**YOUR TASK:** Find the line with "AGIPPF-AAP 2 Front-end". Transcribe it and each later line of the data exactly, up to and including the last.

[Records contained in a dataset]
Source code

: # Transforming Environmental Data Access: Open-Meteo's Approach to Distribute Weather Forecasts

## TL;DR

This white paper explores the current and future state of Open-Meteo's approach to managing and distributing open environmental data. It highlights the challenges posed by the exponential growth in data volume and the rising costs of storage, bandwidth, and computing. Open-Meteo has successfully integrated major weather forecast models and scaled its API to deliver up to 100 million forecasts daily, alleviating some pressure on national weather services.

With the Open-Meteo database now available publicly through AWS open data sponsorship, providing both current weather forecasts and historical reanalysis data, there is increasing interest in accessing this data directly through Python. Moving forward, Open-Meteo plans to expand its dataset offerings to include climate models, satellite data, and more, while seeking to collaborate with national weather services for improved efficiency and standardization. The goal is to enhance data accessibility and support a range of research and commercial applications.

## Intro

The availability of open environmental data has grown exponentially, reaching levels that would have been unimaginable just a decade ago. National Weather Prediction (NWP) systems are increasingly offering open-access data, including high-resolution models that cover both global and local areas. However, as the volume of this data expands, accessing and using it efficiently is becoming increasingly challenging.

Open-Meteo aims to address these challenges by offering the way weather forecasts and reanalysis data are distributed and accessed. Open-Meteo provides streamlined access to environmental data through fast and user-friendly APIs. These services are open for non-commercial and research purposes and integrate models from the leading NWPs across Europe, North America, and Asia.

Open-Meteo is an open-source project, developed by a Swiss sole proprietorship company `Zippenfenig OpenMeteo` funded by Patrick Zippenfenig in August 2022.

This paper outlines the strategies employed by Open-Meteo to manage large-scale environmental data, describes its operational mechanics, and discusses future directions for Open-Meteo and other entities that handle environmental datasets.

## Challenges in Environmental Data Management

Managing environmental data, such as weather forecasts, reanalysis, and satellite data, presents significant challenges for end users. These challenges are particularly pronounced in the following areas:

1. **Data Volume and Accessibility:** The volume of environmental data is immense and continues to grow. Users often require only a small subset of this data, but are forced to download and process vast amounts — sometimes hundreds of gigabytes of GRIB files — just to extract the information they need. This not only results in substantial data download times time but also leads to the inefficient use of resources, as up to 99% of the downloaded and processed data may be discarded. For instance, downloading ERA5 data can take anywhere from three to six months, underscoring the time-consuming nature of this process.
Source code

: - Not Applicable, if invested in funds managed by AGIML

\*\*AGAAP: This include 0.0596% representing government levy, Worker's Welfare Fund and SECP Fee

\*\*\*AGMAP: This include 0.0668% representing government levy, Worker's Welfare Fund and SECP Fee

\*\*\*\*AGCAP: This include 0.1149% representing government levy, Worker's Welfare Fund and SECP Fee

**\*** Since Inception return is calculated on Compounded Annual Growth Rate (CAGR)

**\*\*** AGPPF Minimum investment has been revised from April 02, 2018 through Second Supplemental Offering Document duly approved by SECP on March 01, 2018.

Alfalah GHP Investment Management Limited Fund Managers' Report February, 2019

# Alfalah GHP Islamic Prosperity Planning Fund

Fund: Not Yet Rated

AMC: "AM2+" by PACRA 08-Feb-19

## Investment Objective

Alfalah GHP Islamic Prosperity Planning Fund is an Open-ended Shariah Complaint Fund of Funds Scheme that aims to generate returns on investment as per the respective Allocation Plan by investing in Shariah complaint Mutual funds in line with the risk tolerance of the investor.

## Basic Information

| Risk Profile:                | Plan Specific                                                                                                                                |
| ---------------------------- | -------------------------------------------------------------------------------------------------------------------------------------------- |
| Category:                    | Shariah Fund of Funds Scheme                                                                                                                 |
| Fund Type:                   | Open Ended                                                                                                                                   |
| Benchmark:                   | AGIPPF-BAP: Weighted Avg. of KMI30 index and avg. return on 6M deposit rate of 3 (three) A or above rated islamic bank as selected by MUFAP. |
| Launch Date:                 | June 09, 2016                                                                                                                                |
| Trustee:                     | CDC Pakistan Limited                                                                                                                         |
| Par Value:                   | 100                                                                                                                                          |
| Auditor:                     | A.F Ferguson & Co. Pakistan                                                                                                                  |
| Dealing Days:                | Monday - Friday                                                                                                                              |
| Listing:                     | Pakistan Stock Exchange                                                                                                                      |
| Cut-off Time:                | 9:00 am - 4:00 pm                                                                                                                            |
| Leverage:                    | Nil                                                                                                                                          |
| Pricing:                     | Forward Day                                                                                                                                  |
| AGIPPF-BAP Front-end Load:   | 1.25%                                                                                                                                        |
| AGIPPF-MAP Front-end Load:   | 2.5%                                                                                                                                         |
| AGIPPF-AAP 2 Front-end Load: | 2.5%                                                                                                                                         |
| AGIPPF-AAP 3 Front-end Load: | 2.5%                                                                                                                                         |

**SOLUTION:**
| AGIPPF-AAP 2 Front-end Load: | 2.5%                                                                                                                                         |
| AGIPPF-AAP 3 Front-end Load: | 2.5%                                                                                                                                         |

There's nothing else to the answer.